RenX Enterprises Corp. (NASDAQ:RENX) generated $8.2 million in revenue during the seven months following its June 2 acquisition of an organic waste processing business, surpassing its previous guidance of $7.0 million by 17%, according to a company press release.

For the fiscal year ended December 31, 2025, the company reported a net loss of $15.9 million. This figure includes about $4.8 million in non-recurring expenses, consisting of a $3.0 million reserve tied to legacy notes receivable, a $966,000 asset impairment, and an $818,000 investment loss.

RenX operates an 80-acre organics processing facility in Myakka City, Florida, through its subsidiary Resource Group US Holdings. At the site, the company processes organic waste into compost, engineered soils, and growing media. Its logistics activities are conducted through Zimmer Equipment Inc.

The company reported a blended gross margin of 29.1% for 2025, an improvement compared with the 26.4% margin recorded in the twelve months ending in Q3 2025. By the end of the year, RenX held $1.08 million in finished goods inventory.

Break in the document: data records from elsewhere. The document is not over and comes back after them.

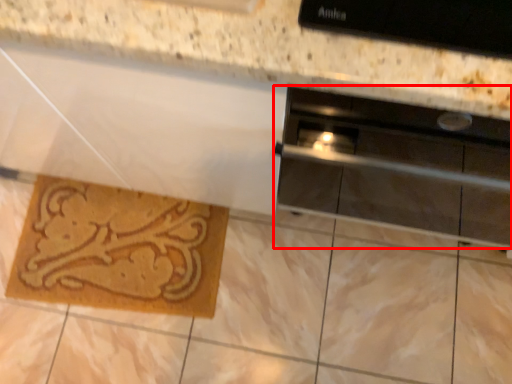
Question: Considering the relative positions of home appliance (annotated by the red box) and doormat in the image provided, where is home appliance (annotated by the red box) located with respect to the staircase?

Choices:
 (A) right
 (B) left

Answer: (A)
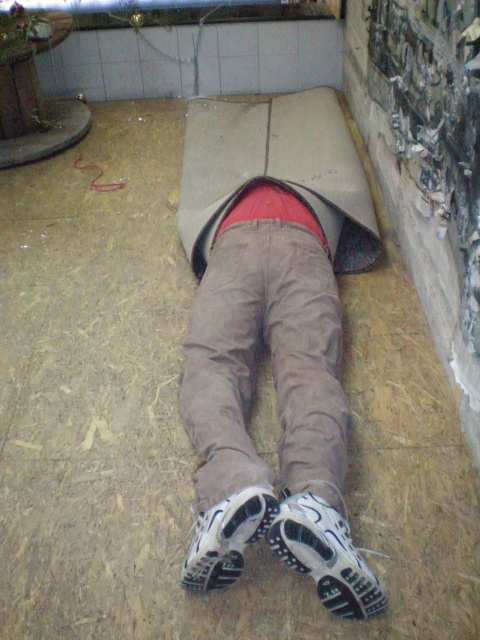
Between point (317, 500) and point (229, 550), which one is positioned in front?

Point (229, 550)

In the scene shown: Is white mesh shoe at lower center taller than white matte shoe at lower center?

Yes.

Is point (273, 532) positioned behind point (204, 566)?

No, it is not.

Locate an element on the screen. The height and width of the screenshot is (640, 480). white mesh shoe at lower center is located at coordinates (324, 554).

During the fiscal year, RenX reduced $11.9 million in legacy debt through repayments and debt extinguishments. However, the company still carried $25.97 million in total debt as of Q3 2025. At its Florida facility, RenX deployed several pieces of processing equipment, including a Diamond Z track horizontal grinder, a Komptech Shredder, and a Komptech XL3 screening system.

The company has also ordered a Microtec UTM 1200 Turbo Mill, which is expected to arrive in April 2026. The system is capable of processing up to 10 tons of woody biomass per hour. RenX anticipates completing installation and commissioning within 2026, with commercial production expected to begin in the second half of the year.

Additionally, RenX is marketing two legacy real estate assets located in Atlanta and Durant, Oklahoma, with plans to use proceeds from potential sales to reduce debt and support operations.

Earlier in 2025, the company operated as Safe and Green Development Corporation, a real estate holding firm, before transitioning to its current business model following the June 2 acquisition of Resource Group US Holdings.

In other recent developments, RenX announced a 1-for-20 reverse stock split, which became effective on March 26, meaning its shares now trade on a split-adjusted basis. The company also installed a Komptech XL3 trommel screener with an automated conveyor system at its Myakka City facility, a move expected to improve operational efficiency by reducing the need for multiple operators.

RenX is also preparing to receive the UTM 1200 Turbo Mill from Germany, scheduled to arrive in April 2026. The equipment will play a key role in converting biomass materials into engineered soil products.

Additionally, the company restructured its investment in the Norman Berry property in Georgia, converting its $600,000 equity stake into a secured note while maintaining a 50% ownership interest. These steps reflect RenX’s broader strategy as it shifts toward a biomass processing and engineered soils platform.